(Stored items)
=== Begin Enclosure ===

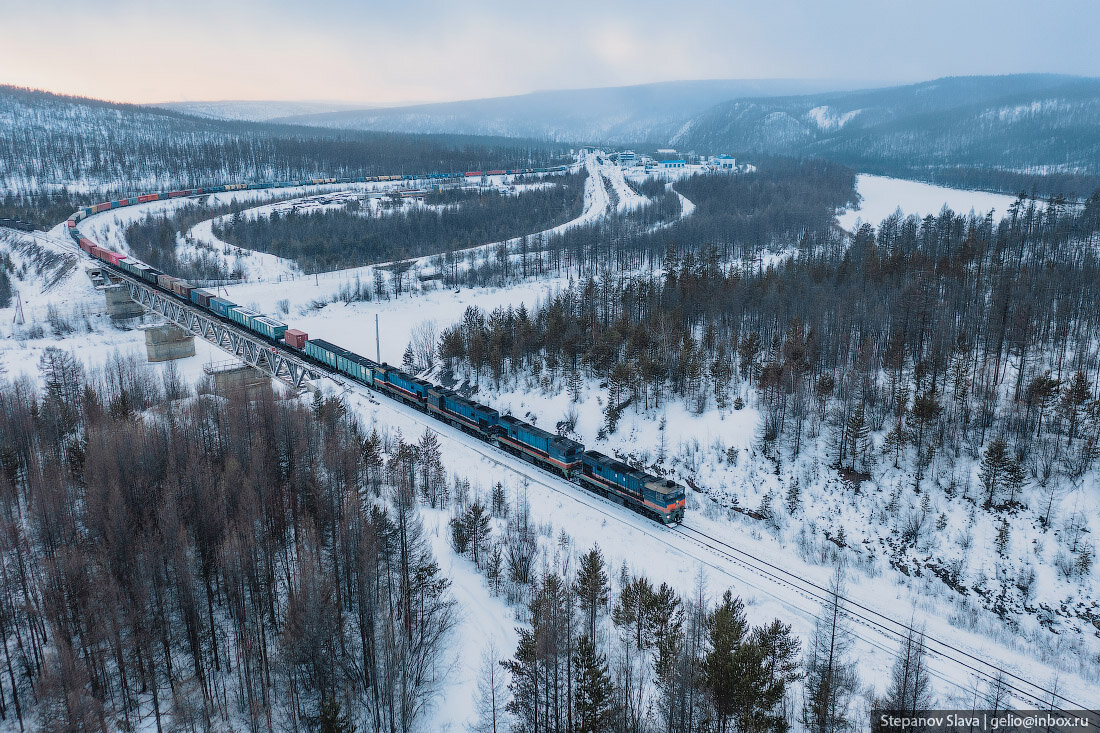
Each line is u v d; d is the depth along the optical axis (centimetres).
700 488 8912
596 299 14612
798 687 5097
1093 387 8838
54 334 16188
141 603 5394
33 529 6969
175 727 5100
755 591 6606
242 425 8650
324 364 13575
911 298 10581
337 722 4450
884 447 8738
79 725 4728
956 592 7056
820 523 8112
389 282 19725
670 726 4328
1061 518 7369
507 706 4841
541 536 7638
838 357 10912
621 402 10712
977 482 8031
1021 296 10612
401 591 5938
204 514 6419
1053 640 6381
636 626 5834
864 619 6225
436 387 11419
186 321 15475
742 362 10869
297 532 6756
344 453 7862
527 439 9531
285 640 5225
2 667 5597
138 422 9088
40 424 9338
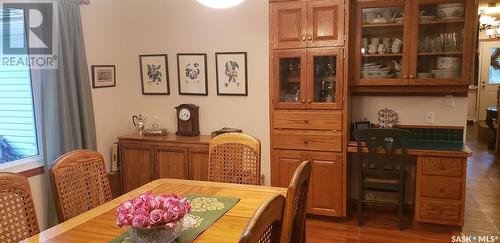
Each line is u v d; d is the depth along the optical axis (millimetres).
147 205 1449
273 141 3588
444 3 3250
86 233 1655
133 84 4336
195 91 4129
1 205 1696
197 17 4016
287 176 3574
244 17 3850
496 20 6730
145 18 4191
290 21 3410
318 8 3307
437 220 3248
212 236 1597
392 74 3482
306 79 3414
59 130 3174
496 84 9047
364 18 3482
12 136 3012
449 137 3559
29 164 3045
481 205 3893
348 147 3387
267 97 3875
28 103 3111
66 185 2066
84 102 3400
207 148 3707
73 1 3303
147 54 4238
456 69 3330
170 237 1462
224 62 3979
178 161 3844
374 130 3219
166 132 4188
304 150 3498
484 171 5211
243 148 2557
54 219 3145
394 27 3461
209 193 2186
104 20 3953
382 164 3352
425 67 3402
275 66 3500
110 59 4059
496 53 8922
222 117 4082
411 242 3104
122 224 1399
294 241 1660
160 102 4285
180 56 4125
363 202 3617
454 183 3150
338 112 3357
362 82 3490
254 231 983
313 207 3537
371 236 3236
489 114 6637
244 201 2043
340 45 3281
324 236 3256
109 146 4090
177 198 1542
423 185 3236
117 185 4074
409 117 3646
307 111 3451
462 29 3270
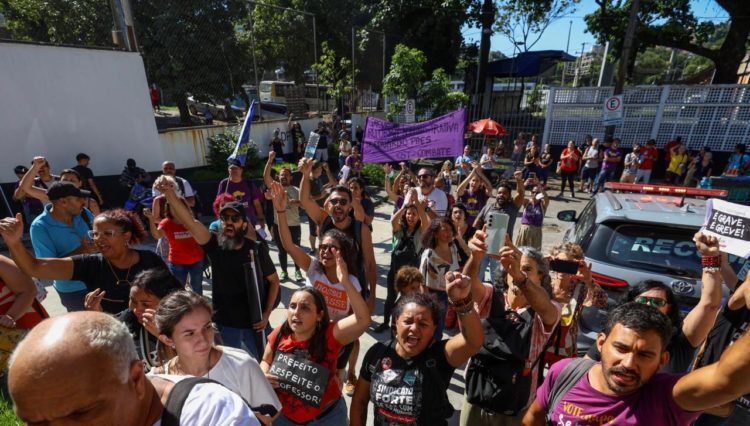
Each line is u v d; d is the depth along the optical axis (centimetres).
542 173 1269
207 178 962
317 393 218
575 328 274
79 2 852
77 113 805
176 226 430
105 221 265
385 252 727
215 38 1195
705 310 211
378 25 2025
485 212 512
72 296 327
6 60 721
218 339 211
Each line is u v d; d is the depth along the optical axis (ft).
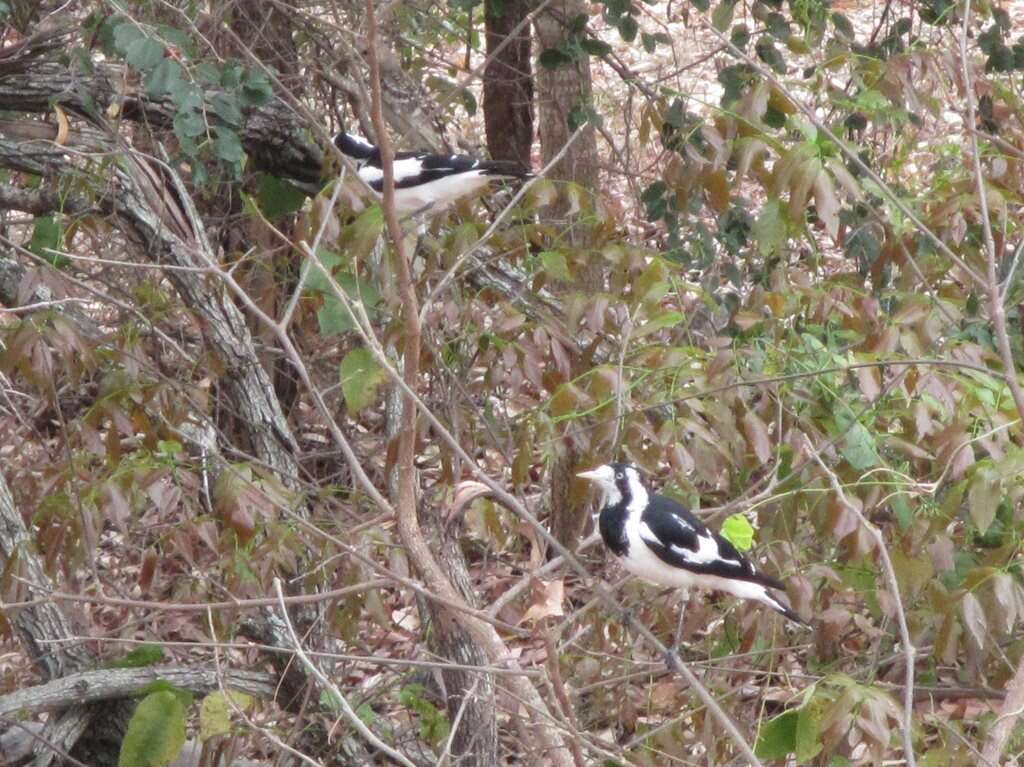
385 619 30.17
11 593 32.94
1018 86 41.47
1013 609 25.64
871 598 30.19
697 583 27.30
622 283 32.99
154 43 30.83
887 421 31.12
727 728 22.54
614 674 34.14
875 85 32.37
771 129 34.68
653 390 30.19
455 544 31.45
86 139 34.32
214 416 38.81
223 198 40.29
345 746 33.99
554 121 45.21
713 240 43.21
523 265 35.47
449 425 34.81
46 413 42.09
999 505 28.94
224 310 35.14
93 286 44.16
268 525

=== End Enclosure ===

__WHAT NEEDS TO BE DONE__: Write the number of lines above that contain the string "depth", and nothing besides.

__RESPONSE__: 4